“Bundaran HI”
Part 2
Sudah tiga bulan sejak kepergiannya. Tak ada sedikit pun kabar yang ku dengar tentang nya. Dia seperti telah ditelan dalam-dalam oleh bumi. Aku tak tahu apa saja yang terjadi padanya selama tiga bulan ini. Apakah selama ini dia sehat-sehat saja? Apakah kuliah dan project-project sampingannya berjalan lancar?Bagaimana hasil UAS nya? Bagaimana Ia menjalani bulan Ramadhan? Bagaimana Ia menikmati hari Lebaran? Aku tidak tahu.

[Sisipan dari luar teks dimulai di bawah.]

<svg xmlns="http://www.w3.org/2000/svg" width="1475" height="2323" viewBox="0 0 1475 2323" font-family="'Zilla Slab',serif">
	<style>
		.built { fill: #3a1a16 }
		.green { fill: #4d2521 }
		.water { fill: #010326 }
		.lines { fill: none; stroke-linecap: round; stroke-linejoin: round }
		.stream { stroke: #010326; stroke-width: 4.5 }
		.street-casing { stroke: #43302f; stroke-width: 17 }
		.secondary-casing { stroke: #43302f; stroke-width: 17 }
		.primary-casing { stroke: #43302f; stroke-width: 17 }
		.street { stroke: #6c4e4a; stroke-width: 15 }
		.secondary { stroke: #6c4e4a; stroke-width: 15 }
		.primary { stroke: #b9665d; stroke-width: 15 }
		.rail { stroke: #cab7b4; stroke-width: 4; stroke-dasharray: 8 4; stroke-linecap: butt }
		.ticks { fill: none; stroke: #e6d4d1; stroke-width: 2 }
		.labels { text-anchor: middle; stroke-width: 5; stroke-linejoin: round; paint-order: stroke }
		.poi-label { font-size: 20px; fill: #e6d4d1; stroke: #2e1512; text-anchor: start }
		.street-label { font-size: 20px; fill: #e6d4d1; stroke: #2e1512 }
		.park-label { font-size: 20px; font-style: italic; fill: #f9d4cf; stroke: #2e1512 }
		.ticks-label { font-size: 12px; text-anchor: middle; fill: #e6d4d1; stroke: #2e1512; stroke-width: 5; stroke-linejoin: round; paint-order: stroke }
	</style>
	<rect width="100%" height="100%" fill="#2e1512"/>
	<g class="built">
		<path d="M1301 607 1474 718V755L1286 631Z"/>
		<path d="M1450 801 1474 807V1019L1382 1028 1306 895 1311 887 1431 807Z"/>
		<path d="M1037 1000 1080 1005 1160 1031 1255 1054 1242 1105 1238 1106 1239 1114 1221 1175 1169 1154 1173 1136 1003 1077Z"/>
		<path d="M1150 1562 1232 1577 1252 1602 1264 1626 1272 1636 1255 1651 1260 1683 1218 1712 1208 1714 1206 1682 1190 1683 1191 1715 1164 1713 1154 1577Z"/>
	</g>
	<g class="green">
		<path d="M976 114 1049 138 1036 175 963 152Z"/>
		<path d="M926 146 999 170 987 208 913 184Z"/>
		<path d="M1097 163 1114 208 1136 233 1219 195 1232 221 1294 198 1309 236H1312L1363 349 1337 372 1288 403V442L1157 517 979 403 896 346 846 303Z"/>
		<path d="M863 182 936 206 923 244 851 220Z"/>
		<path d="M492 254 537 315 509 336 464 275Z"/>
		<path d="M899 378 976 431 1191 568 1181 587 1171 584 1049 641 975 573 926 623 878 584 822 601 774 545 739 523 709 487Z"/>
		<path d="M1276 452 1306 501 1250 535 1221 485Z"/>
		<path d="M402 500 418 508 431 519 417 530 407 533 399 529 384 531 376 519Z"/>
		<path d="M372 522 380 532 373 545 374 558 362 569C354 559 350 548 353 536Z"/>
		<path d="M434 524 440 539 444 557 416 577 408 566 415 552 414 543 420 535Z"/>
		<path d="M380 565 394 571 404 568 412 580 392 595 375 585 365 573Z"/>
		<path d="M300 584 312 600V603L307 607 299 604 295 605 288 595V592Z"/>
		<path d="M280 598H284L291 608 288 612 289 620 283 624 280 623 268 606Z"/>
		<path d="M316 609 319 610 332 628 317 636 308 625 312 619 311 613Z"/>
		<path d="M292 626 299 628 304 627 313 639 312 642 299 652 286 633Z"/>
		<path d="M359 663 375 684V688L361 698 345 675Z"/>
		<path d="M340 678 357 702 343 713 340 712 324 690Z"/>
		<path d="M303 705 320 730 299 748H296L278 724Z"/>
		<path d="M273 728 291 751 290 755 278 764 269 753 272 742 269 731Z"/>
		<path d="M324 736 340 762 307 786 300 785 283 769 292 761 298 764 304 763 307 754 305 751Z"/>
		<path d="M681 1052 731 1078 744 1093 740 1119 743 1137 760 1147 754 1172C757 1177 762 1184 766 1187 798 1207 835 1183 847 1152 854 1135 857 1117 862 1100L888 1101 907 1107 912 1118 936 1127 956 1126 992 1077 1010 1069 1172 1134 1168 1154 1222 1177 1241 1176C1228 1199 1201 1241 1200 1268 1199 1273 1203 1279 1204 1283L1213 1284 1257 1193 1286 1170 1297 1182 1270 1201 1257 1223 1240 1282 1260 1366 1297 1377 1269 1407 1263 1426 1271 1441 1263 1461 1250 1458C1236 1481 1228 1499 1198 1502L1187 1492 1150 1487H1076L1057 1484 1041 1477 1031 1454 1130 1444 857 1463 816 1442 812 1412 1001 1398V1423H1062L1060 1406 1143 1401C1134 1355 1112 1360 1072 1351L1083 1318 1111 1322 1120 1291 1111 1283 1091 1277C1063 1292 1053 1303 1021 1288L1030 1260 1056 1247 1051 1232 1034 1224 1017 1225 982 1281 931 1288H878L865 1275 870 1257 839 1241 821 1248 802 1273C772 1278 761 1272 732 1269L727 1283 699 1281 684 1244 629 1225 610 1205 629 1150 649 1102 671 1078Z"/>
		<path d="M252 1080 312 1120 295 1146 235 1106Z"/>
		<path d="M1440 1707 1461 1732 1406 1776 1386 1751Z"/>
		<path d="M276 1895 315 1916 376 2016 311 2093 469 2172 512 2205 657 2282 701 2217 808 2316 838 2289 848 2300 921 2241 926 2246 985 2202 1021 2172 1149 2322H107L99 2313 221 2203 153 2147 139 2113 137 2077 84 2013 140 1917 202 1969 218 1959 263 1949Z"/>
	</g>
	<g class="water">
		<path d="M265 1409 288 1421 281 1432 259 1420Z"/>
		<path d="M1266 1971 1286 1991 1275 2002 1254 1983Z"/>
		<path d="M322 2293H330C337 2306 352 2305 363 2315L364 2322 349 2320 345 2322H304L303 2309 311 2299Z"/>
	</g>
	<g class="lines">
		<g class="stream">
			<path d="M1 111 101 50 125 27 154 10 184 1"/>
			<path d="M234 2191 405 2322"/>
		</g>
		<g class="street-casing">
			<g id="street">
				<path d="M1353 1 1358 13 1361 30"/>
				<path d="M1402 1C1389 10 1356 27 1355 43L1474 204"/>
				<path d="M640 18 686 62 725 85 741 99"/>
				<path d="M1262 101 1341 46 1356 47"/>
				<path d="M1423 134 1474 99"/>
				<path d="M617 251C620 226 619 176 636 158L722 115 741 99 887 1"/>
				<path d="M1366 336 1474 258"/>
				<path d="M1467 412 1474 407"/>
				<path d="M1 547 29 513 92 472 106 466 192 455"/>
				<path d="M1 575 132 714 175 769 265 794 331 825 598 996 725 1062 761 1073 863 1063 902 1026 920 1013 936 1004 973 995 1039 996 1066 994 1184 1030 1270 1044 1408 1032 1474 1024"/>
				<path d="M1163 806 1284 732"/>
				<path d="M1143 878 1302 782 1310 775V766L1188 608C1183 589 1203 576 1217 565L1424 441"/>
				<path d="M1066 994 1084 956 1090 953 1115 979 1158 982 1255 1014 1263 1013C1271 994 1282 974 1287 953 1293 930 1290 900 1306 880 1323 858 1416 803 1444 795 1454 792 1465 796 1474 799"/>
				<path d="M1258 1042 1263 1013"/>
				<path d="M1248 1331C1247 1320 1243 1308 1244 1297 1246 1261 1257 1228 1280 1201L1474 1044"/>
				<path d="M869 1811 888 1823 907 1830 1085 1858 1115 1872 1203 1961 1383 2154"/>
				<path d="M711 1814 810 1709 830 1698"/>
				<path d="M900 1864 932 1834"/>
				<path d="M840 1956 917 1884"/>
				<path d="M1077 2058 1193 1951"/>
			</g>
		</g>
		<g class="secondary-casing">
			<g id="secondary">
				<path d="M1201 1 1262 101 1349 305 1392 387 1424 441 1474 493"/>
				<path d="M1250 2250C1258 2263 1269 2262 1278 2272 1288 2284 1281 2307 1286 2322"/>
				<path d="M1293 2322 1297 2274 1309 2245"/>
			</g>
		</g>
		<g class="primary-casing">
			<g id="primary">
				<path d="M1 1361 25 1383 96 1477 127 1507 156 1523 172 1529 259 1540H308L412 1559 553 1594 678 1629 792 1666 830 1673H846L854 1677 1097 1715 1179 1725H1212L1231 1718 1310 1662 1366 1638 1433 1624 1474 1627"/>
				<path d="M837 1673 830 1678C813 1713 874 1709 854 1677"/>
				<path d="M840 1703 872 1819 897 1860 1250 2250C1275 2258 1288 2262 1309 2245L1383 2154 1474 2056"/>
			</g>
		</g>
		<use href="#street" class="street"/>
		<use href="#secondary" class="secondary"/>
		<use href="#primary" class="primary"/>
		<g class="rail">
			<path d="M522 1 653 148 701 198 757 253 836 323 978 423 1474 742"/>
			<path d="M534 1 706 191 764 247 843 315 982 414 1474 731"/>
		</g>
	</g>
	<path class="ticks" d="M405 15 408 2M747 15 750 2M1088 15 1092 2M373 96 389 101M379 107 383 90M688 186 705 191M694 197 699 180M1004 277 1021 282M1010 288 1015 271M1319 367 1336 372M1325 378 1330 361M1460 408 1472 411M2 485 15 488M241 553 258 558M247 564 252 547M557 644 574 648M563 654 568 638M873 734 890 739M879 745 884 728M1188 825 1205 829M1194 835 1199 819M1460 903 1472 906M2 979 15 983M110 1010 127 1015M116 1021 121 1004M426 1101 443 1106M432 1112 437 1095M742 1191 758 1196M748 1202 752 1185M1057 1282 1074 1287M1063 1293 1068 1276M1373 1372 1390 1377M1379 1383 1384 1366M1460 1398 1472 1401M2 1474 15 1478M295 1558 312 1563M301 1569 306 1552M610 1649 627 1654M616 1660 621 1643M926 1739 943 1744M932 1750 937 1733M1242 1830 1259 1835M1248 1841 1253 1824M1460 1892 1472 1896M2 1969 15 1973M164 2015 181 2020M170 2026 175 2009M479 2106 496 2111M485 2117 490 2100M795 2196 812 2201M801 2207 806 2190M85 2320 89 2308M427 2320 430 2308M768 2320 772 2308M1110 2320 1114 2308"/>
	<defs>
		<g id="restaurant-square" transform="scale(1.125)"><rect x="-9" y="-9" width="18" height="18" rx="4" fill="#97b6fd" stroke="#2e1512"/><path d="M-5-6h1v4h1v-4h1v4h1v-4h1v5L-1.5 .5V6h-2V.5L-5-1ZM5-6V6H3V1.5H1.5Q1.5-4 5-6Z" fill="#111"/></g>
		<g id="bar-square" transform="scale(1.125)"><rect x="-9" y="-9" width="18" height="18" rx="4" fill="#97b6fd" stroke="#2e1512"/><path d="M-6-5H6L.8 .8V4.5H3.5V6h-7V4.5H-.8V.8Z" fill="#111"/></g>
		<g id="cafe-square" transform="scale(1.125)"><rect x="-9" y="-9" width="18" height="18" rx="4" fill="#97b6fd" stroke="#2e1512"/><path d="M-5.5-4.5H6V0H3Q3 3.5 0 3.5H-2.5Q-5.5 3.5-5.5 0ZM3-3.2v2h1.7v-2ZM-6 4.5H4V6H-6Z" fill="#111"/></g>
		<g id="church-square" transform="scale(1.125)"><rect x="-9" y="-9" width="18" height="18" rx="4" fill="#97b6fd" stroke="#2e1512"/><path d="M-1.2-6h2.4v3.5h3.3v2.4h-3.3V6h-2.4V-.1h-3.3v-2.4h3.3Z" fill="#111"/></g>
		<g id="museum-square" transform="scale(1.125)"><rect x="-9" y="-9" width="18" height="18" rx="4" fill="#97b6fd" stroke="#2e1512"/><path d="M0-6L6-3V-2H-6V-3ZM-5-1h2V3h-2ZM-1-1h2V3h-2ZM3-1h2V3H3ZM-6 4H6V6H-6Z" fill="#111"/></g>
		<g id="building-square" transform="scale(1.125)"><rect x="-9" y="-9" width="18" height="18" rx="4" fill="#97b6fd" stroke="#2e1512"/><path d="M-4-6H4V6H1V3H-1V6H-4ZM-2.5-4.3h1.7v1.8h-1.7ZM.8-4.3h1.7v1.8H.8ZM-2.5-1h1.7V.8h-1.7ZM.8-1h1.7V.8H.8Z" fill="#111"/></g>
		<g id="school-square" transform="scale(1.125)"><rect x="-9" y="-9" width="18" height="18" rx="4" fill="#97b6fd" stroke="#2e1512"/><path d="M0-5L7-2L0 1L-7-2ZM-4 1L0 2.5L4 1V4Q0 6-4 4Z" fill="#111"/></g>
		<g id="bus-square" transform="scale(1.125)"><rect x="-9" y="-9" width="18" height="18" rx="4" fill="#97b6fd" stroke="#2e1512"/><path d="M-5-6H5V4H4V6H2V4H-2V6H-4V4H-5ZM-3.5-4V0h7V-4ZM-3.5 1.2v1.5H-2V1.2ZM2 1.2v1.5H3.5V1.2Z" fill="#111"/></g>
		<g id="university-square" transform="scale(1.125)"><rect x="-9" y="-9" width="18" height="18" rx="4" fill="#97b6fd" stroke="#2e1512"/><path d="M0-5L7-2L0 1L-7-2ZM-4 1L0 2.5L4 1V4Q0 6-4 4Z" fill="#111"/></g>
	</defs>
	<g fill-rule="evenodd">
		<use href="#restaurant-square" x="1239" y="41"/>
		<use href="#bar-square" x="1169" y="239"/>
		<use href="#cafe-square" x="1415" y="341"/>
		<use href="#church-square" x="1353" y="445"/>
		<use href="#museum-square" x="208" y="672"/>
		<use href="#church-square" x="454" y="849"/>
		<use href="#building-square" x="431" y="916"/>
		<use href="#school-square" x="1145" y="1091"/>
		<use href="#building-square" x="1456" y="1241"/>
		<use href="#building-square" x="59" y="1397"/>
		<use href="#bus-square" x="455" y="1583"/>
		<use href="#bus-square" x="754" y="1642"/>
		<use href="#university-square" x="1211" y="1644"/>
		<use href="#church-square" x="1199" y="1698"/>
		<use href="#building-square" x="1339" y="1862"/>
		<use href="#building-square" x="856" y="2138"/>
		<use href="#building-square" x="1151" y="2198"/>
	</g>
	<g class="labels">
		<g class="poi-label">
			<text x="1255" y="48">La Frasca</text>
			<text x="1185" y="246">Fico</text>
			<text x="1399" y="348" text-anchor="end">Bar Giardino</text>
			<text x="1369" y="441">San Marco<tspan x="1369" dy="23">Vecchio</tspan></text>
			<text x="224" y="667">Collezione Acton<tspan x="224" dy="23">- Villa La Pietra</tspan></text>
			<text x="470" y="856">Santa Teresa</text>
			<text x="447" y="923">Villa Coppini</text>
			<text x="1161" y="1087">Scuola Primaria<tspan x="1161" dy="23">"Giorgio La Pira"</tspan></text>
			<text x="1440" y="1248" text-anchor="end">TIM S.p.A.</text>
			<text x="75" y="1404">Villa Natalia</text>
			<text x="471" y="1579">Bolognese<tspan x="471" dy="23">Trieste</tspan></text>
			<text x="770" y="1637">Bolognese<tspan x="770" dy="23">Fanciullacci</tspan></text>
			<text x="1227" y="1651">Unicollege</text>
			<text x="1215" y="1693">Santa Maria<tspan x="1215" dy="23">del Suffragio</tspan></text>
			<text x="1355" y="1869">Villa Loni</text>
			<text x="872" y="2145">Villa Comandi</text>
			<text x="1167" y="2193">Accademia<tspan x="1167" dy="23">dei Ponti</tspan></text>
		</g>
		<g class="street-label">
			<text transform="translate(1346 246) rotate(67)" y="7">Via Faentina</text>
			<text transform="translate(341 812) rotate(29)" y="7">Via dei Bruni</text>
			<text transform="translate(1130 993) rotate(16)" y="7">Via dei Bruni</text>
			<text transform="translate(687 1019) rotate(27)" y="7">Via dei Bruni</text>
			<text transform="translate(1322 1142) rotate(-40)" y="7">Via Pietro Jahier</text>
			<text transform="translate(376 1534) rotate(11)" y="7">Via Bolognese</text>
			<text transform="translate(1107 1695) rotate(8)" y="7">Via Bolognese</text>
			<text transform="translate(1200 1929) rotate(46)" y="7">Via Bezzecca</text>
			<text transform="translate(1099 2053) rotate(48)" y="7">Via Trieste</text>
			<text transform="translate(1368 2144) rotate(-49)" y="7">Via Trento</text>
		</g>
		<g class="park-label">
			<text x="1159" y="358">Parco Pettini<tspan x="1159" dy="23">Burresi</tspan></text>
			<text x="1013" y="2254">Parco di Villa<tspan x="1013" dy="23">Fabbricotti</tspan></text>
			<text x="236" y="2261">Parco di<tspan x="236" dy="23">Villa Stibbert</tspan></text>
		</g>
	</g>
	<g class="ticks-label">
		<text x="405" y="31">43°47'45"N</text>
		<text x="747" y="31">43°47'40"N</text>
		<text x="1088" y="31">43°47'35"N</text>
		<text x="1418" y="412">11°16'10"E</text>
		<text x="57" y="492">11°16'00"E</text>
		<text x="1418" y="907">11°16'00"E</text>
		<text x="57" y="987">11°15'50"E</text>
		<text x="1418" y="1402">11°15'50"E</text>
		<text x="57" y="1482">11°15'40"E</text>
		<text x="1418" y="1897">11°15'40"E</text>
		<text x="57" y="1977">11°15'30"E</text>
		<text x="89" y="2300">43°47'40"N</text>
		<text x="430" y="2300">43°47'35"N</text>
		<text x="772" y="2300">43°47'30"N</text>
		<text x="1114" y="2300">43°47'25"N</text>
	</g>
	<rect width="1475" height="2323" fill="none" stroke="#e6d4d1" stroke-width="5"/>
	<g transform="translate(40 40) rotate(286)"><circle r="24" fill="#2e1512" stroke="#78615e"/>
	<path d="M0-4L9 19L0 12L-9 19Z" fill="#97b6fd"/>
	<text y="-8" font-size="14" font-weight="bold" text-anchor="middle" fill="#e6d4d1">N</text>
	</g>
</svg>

Tidak tahu kalau-kalau dia jatuh sakit atau pun merasa jenuh dengan kesibukannya. Tidak tahu kalau-kalau dia bersedih dan merasa kesepian menjalani Ramadhan seorang diri di rumah yang Ia beli dengan jerih payahnya. Tidak tahu lagi apa pun tentang nya.
Tiga bulan akan terasa sangat cepat kalau kita menikmatinya dengan orang-orang yang kita sayangi. Tetapi, tiga bulan ku tanpanya, terasa lama sekali. Mungkin aktivitas ku tetap sama. Kuliah, berorganisasi, dan tentu saja berkumpul dengan keluarga.Namun, banyak hal yang terasa berbeda.Aku tak bisa lagi melihat senyumnya, menikmati tawanya yang renyah saat berhasil mengejekku, serta mendengar setiap keluh kesahnya.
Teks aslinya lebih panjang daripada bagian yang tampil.